Wicked: The Life and Times of the Wicked Witch of the West
by Gregory Maguire
Recommended Ages: 14+

I've had plenty of opportunity to read this book since it came out in 1995. For one thing, I have owned a copy of it for some years. It isn't that I wasn't interested. It's simply that I didn't think the book needed any boosting from me. It's a popular bestseller. Dozens of readers have recommended it to me. A long-running and award-winning Broadway musical was inspired by it. There are rumors of the book being adapted for a TV miniseries, and of the musical being made into a film. It has become the first book in a quartet known as "The Wicked Years," all of which have already been reviewed by enough critics.
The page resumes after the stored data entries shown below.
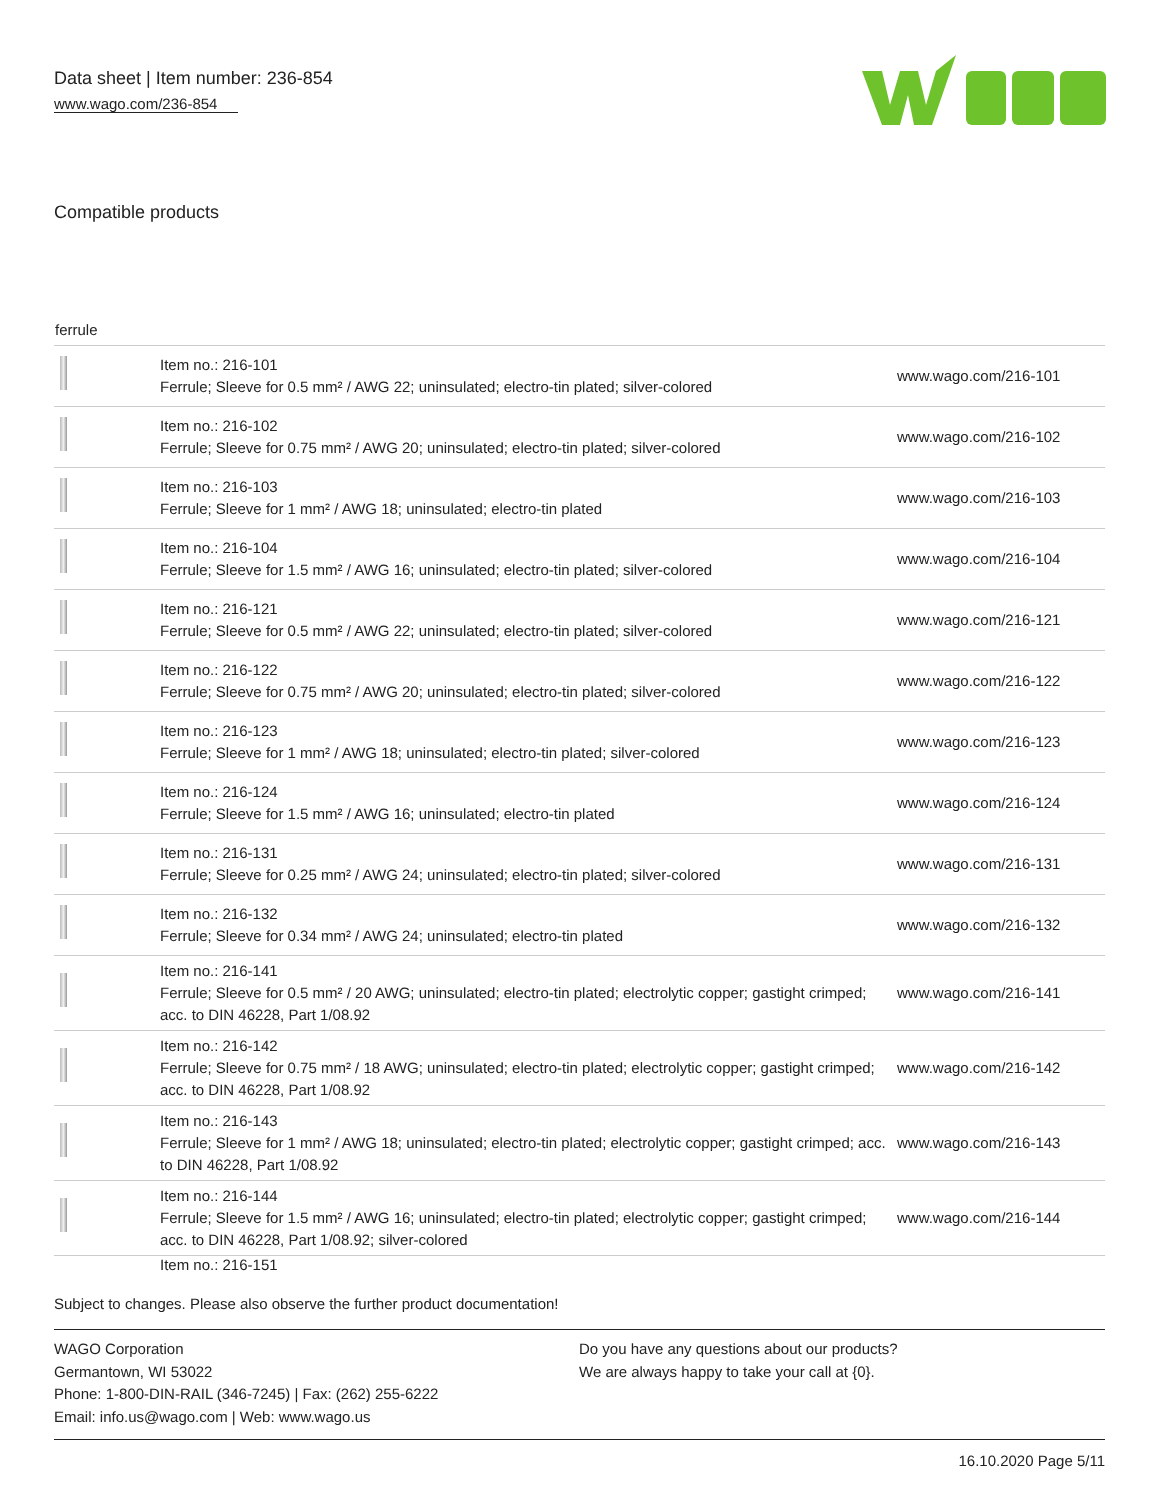Data sheet | Item number: 236-854
www.wago.com/236-854
Compatible products
ferrule
| | Item no.: 216-101 Ferrule; Sleeve for 0.5 mm² / AWG 22; uninsulated; electro-tin plated; silver-colored | www.wago.com/216-101 |
| | Item no.: 216-102 Ferrule; Sleeve for 0.75 mm² / AWG 20; uninsulated; electro-tin plated; silver-colored | www.wago.com/216-102 |
| | Item no.: 216-103 Ferrule; Sleeve for 1 mm² / AWG 18; uninsulated; electro-tin plated | www.wago.com/216-103 |
| | Item no.: 216-104 Ferrule; Sleeve for 1.5 mm² / AWG 16; uninsulated; electro-tin plated; silver-colored | www.wago.com/216-104 |
| | Item no.: 216-121 Ferrule; Sleeve for 0.5 mm² / AWG 22; uninsulated; electro-tin plated; silver-colored | www.wago.com/216-121 |
| | Item no.: 216-122 Ferrule; Sleeve for 0.75 mm² / AWG 20; uninsulated; electro-tin plated; silver-colored | www.wago.com/216-122 |
| | Item no.: 216-123 Ferrule; Sleeve for 1 mm² / AWG 18; uninsulated; electro-tin plated; silver-colored | www.wago.com/216-123 |
| | Item no.: 216-124 Ferrule; Sleeve for 1.5 mm² / AWG 16; uninsulated; electro-tin plated | www.wago.com/216-124 |
| | Item no.: 216-131 Ferrule; Sleeve for 0.25 mm² / AWG 24; uninsulated; electro-tin plated; silver-colored | www.wago.com/216-131 |
| | Item no.: 216-132 Ferrule; Sleeve for 0.34 mm² / AWG 24; uninsulated; electro-tin plated | www.wago.com/216-132 |
| | Item no.: 216-141 Ferrule; Sleeve for 0.5 mm² / 20 AWG; uninsulated; electro-tin plated; electrolytic copper; gastight crimped; acc. to DIN 46228, Part 1/08.92 | www.wago.com/216-141 |
| | Item no.: 216-142 Ferrule; Sleeve for 0.75 mm² / 18 AWG; uninsulated; electro-tin plated; electrolytic copper; gastight crimped; acc. to DIN 46228, Part 1/08.92 | www.wago.com/216-142 |
| | Item no.: 216-143 Ferrule; Sleeve for 1 mm² / AWG 18; uninsulated; electro-tin plated; electrolytic copper; gastight crimped; acc. to DIN 46228, Part 1/08.92 | www.wago.com/216-143 |
| | Item no.: 216-144 Ferrule; Sleeve for 1.5 mm² / AWG 16; uninsulated; electro-tin plated; electrolytic copper; gastight crimped; acc. to DIN 46228, Part 1/08.92; silver-colored | www.wago.com/216-144 |
Item no.: 216-151
Subject to changes. Please also observe the further product documentation!
WAGO Corporation
Germantown, WI 53022
Phone: 1-800-DIN-RAIL (346-7245) | Fax: (262) 255-6222
Email: info.us@wago.com | Web: www.wago.us
Do you have any questions about our products?
We are always happy to take your call at {0}.
16.10.2020 Page 5/11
Chances are, a lot of people reading this review have already formed their own opinion of the book. So what do I have to add except, "Ding, dong, I read it too"?

I didn't end up reading it, strictly speaking. I listened to John McDonough's audiobook performance, one of several Maguire titles my local public library holds in its CD Book collection. McDonough did a great job voicing all the characters from young to old, male and female, good and bad. The recording made a week or two of commuting and business travel pass very enjoyably. By driving amid quivers of intrigue, wriggles of suspense, shakes of laughter, and blurs of tears, I added risk and adventure to pedestrians and other drivers. It livened up the whole community.

Note well, this story carries an adult content advisory. This is not a cute little children's book, like the Oz books of L. Frank Baum and those who carried on after his death. It is not an innocent fantasy in a magic world full of whimsy and nonsense. Dorothy only briefly appears in it. It's the life story of the Wicked Witch of the West, and you already know how that ends: with a scream of agony and a wail of despair as a bucketful of water melts her. What you don't know is how she became wicked.

Elphaba Thropp was always mean and green. It was tough on her family from the day she was born. It gave her trouble later when she was in college with Glinda, who would one day be called the good witch, and her beautiful but disabled sister Nessarose, a.k.a. the Wicked Witch of the East. They didn't come into these nicknames until much later. Some of that had to do with religion, politics, and personality. Some of it really had to do with a mysterious, magic-tinged fate.

It's an adult book, as I was saying just now. Partly this means it has coarse language and graphic scenes of sex and violence. And partly it means that it explores grown-up issues, like the tension between religious belief and unbelief, whether or not people have a soul, the rights of animals (not to mention Animals), the dangers of a society ruled by pragmatists, nihilists, and totalitarian strongmen. It touches on adultery, substance abuse, the ethics of education, and economic and cultural inequality. Above all, it is about a woman's quest for forgiveness.

The sequels to this book are Son of a Witch, A Lion Among Men, and Out of Oz. Maguire's other work includes the Hamlet Chronicles series of seven children's books, counting down from Seven Spiders Spinning; Confessions of an Ugly Stepsister; Mirror Mirror; and What-the-Dickens: The Story of a Rogue Tooth Fairy.